Shamim Hussein também deve ter sentido medo quando foi tentar recuperar a bicicleta que usava para levar comida, na Costa da Caparica, e foi esfaqueado. E é medo que seguramente sentirá a sua mulher que fica agora sozinha, num país estranho, que lhe matou o marido e a deixa com um bebé de 2 anos. Rachhpal Singh também deve ter ficado assustado, quando um grupo de homens com t-shirts do movimento 1143 o espancou numa área de serviço da A1, numa pausa do trabalho. Mas o medo que sentiu não lhe tolheu a coragem de os denunciar. E é a isso que me agarro. Porque a coragem não é a ausência do medo, mas o momento em que o olhamos de frente e lhe passamos por cima.
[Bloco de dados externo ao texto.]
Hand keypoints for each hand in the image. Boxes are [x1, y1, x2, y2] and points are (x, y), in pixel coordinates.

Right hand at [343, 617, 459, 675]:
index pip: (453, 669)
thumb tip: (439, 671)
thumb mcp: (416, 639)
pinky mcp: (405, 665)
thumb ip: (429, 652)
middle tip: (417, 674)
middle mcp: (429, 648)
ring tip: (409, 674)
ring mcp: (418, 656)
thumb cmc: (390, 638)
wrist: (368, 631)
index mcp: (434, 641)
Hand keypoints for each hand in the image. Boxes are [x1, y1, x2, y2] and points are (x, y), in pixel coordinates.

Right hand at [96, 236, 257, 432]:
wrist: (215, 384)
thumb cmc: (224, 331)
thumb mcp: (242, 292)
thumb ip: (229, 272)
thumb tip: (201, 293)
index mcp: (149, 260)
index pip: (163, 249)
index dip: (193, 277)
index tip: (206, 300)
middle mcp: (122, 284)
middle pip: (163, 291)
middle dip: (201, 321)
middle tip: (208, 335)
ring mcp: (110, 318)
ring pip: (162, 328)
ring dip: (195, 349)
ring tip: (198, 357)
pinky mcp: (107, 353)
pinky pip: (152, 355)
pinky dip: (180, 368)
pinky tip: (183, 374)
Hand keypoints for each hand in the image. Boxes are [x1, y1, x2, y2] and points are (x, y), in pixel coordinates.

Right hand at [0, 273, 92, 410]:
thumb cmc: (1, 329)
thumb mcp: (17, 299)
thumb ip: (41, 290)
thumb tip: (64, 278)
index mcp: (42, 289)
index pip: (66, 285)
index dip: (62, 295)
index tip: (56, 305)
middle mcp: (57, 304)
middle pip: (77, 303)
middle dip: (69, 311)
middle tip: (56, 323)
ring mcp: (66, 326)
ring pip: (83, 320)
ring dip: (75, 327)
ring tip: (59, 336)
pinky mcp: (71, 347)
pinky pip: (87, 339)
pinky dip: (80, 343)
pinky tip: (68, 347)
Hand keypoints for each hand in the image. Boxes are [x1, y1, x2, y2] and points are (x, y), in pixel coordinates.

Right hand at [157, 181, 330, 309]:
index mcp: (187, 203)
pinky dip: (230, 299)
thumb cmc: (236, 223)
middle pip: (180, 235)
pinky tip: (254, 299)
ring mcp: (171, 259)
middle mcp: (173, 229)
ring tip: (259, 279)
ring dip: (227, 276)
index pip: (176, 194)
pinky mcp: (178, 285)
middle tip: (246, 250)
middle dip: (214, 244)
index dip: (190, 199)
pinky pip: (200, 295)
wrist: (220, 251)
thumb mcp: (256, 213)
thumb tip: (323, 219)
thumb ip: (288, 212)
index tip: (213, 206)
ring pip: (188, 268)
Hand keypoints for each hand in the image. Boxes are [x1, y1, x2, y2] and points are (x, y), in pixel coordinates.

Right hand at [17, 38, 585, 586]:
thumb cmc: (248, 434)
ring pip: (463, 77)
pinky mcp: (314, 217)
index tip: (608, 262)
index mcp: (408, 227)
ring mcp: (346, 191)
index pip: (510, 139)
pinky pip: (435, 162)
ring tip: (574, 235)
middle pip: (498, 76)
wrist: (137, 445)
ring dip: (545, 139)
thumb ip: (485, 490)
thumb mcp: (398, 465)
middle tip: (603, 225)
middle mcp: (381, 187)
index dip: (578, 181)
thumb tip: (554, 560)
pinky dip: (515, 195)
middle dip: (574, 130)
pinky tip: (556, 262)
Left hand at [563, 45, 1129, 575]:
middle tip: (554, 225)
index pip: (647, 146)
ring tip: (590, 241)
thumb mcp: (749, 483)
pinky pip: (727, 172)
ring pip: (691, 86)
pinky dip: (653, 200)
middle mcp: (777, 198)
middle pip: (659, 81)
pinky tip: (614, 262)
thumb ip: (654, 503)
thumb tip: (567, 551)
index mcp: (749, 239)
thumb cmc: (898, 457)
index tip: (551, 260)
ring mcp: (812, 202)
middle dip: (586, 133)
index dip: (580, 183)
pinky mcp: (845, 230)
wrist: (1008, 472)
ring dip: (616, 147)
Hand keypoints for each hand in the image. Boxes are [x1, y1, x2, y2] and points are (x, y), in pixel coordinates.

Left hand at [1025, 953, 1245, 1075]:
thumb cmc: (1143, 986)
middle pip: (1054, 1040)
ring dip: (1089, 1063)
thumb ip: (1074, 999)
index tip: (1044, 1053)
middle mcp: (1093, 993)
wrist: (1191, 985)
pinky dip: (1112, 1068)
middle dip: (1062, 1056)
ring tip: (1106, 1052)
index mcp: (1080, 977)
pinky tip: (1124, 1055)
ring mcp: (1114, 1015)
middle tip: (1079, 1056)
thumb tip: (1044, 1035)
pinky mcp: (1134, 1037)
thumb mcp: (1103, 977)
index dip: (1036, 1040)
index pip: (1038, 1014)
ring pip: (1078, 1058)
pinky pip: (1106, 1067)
O medo é um bichinho pequeno, que mal se vê, mas que quando nos entra no corpo nos paralisa e nos cega. E é também uma poderosa ferramenta de poder. O medo de perder o emprego faz-nos calar as injustiças. O medo de ficar sem casa faz-nos esmifrar a vida, consumida em trabalho e preocupações. O medo do amanhã encolhe-nos. O medo de falar sufoca-nos.

E é por isso que há tantos que nos querem com medo. Eles têm medo de que não tenhamos medo. Quem nos quer obedientes e calados, quem nos quer sossegados e alienados, quem nos quer explorados e agradecidos, quem nos quer para carne para canhão, quem nos quer para pagar e calar, quem nos quer para continuar a fazer girar a máquina que lhes enche os bolsos enquanto nos suga a vida, quer que tenhamos medo.

E é por isso que não tenho medo. A ideia de que eles vivem amedrontados com a nossa coragem espanta-me o medo. “A vida não é perigosa”, disse-me, um dia, um amigo, explicando-me as vantagens de avançar por ela de peito feito, sem olhar para trás, sem deixar que as pernas que nos tremem nos travem.

Sabem como é que se vence o medo? Com os olhos abertos e o coração cheio de amor. Pensei muito nisto enquanto andei, em reportagem, pelas ruas da Tapada das Mercês, em Sintra, e vi pessoas de todas as cores e de vários países, caminhando sorridentes e falando-se como se fala a um vizinho que também é um amigo. Aquelas ruas periféricas, que nos dizem que são perigosas, também são espaços de partilha e comunidade. E é isso que nos faz sentir seguros.

De cada vez que damos as mãos, perdemos o medo. Mas fazemos mais do que isso. Sentimos que não estamos sozinhos e temos a força de sermos muitos. Há quem não nos queira com esse poder. Há quem nos queira sós e assustados, para melhor poder controlar-nos e explorar-nos. A esses teremos de responder de cabeça erguida, olhos nos olhos, sorriso nos lábios e firmeza nos gestos. Vocês não nos assustam. Havemos de vencer o medo.

O primeiro passo para perder o medo é voltar a olhar para as coisas de olhos abertos. Aceitar que do outro lado pode estar (deve estar) alguém como nós, alguém com os mesmos sonhos e esperanças, alguém com os mesmos medos. Sair da toca das barricadas. Ouvir. Aceitar que nem todos temos de ser exatamente da mesma maneira para sermos iguais.

Fui sempre feliz quando me aproximei do que me era estranho. Porque essa aproximação conduz, quase sempre, à conclusão de que somos afinal muito parecidos. E somos sempre felizes quando nos encontramos. Não temos nada a perder a não ser o medo. Tenhamos a força de o arrancar de cima como quem lança ao ar uma capa que nos sufoca e impede de ver a realidade. Havemos de vencer o medo.